Render the data below as a JSON list of strings, one string per line, skipping blank lines and leaving out the pictures.

┌────────

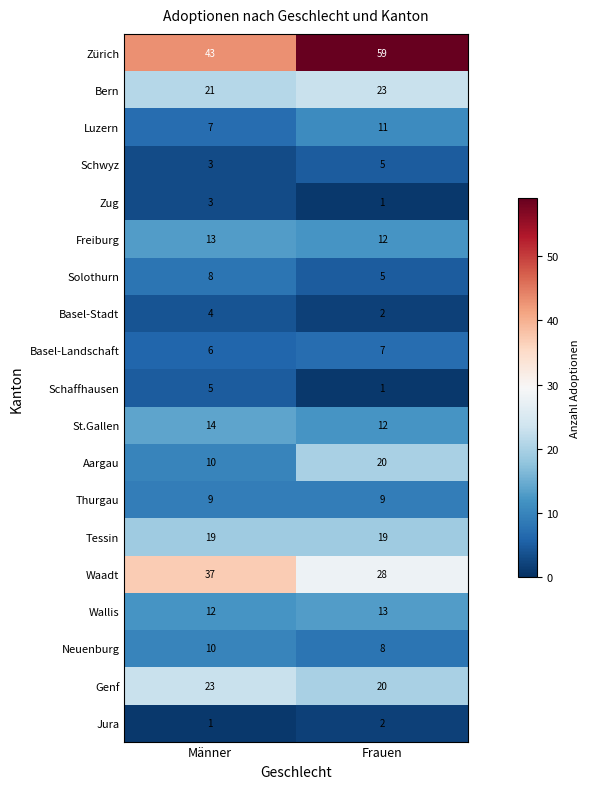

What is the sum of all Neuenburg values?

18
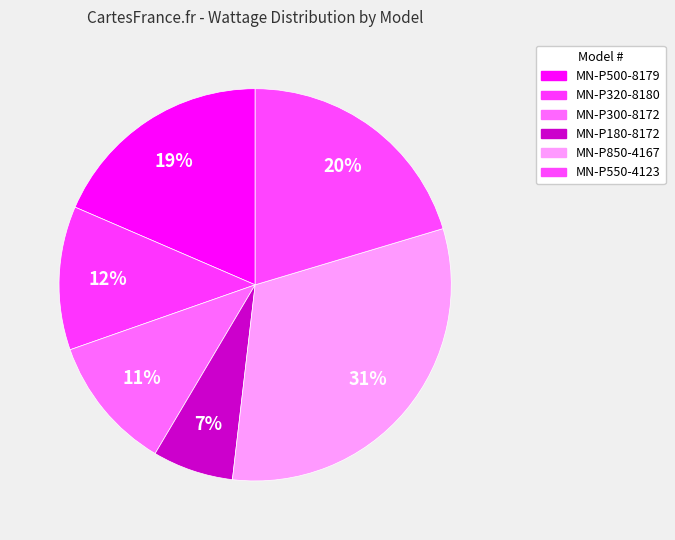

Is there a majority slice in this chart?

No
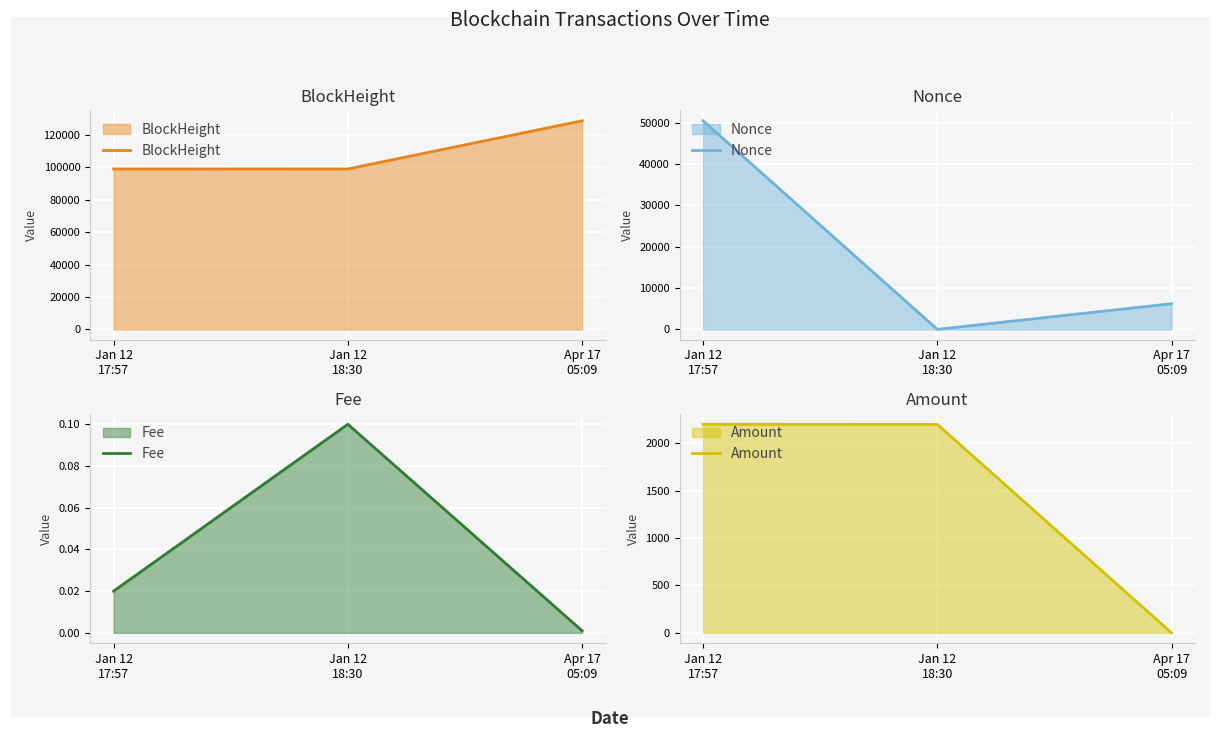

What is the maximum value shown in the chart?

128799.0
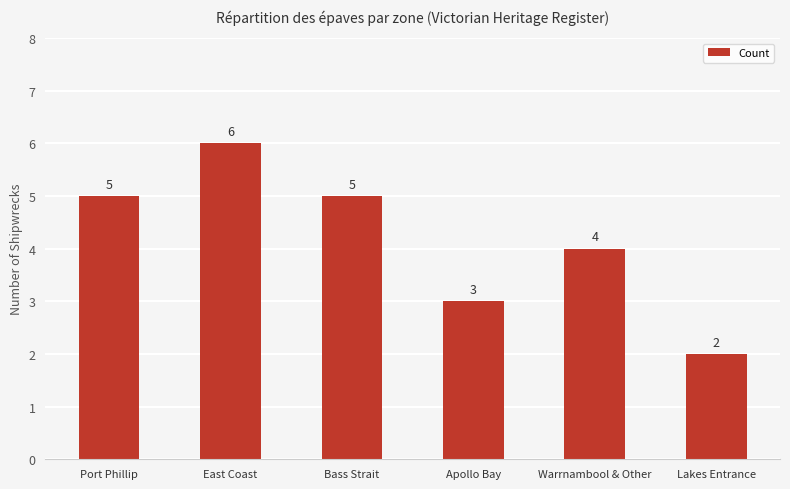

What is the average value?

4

└────────

=== YOUR RESPONSE ===
[
  "What is the sum of all Neuenburg values?",
  "18",
  "Is there a majority slice in this chart?",
  "No",
  "What is the maximum value shown in the chart?",
  "128799.0",
  "What is the average value?",
  "4"
]